◆ **What you should do**: Check each line of the material. Copy those containing "solid".

[Records for processing Boundary: Start]

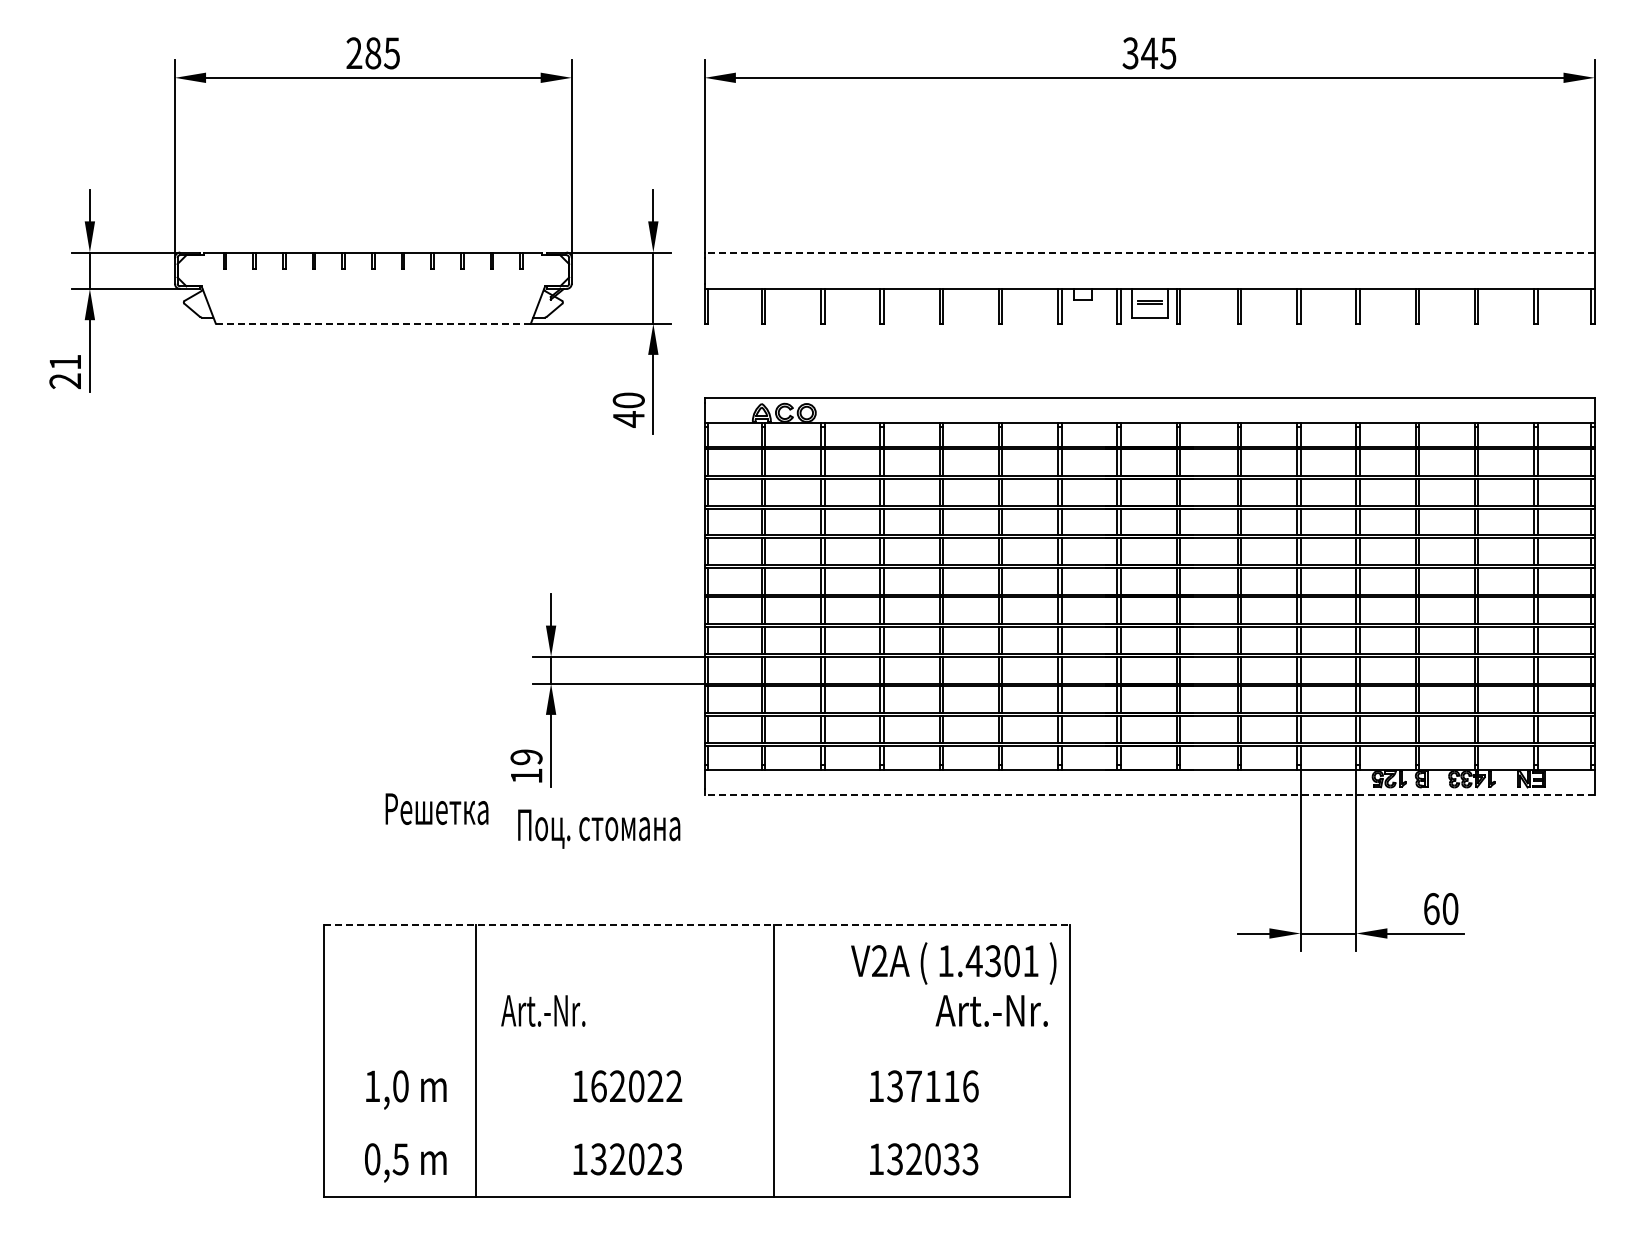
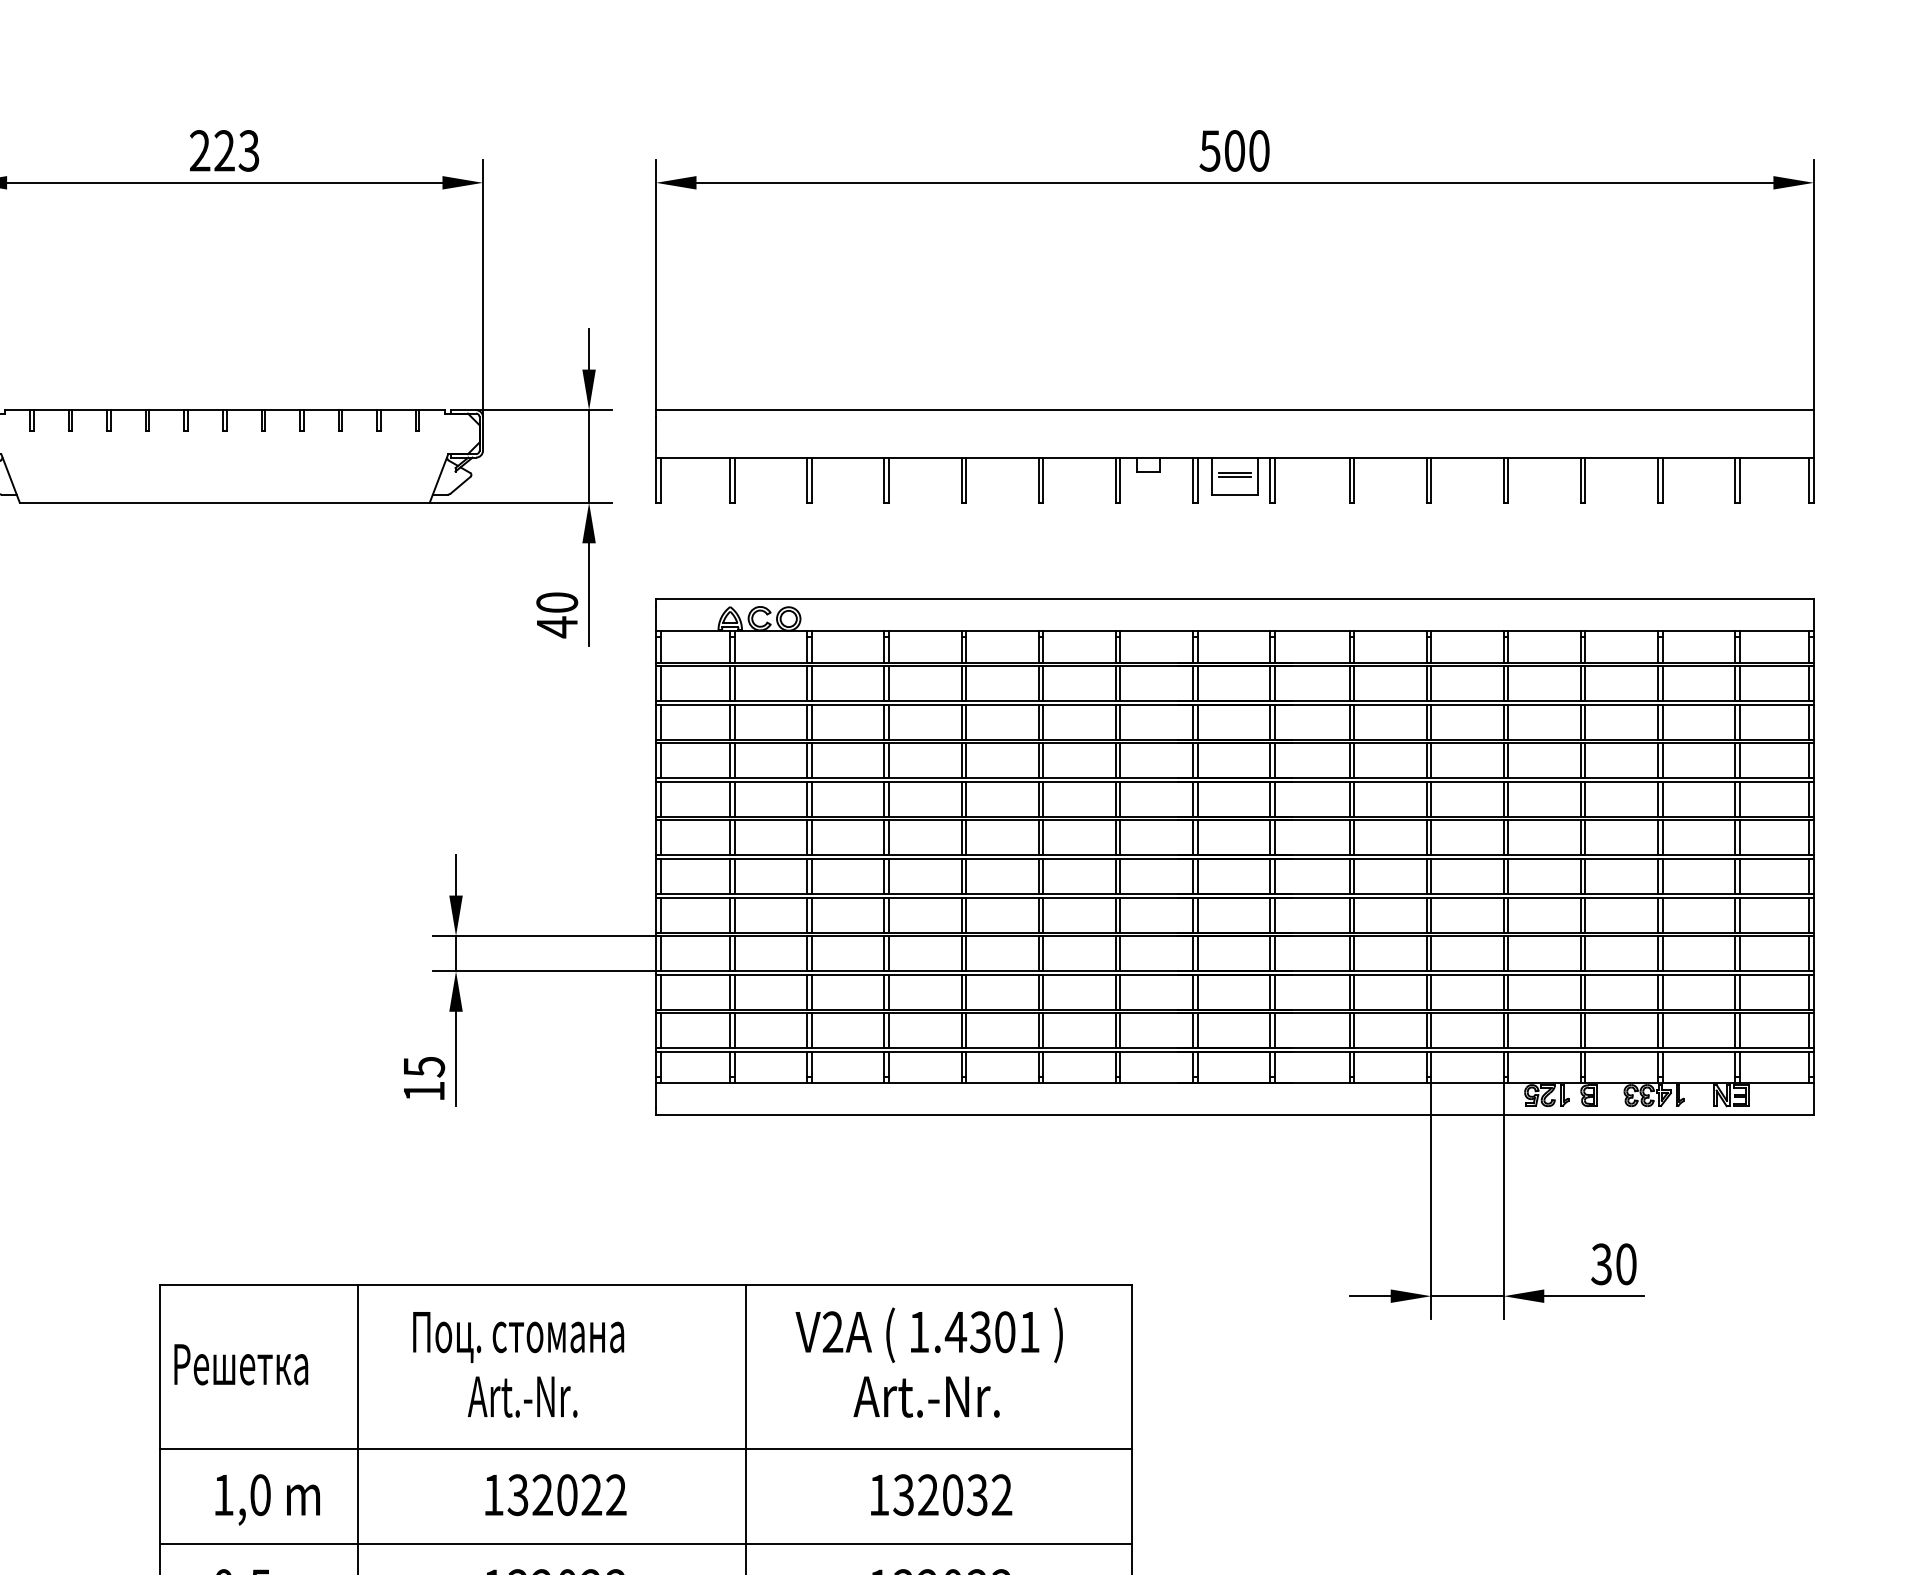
text: (382, 53) -> (236, 151), 285 -> 223
text: (1149, 53) -> (1234, 151), 345 -> 500
line: (1149, 252) -> (1234, 410), dashed -> solid
line: (373, 323) -> (224, 502), dashed -> solid
text: (526, 757) -> (424, 1067), 19 -> 15
line: (1149, 794) -> (1234, 1115), dashed -> solid
text: (436, 808) -> (240, 1363), moved
text: (599, 828) -> (519, 1336), moved
text: (1431, 909) -> (1601, 1264), 60 -> 30
line: (697, 925) -> (646, 1285), dashed -> solid
text: (953, 963) -> (928, 1335), moved
text: (543, 1010) -> (522, 1396), moved
text: (991, 1010) -> (926, 1396), moved
line: (696, 1050) -> (645, 1448), added
text: (598, 1086) -> (517, 1495), 162022 -> 132022
text: (942, 1086) -> (965, 1495), 137116 -> 132032
line: (696, 1123) -> (645, 1543), added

[Records for processing Boundary: End]

◆ **Solved problem**:
line: (1149, 252) -> (1234, 410), dashed -> solid
line: (373, 323) -> (224, 502), dashed -> solid
line: (1149, 794) -> (1234, 1115), dashed -> solid
line: (697, 925) -> (646, 1285), dashed -> solid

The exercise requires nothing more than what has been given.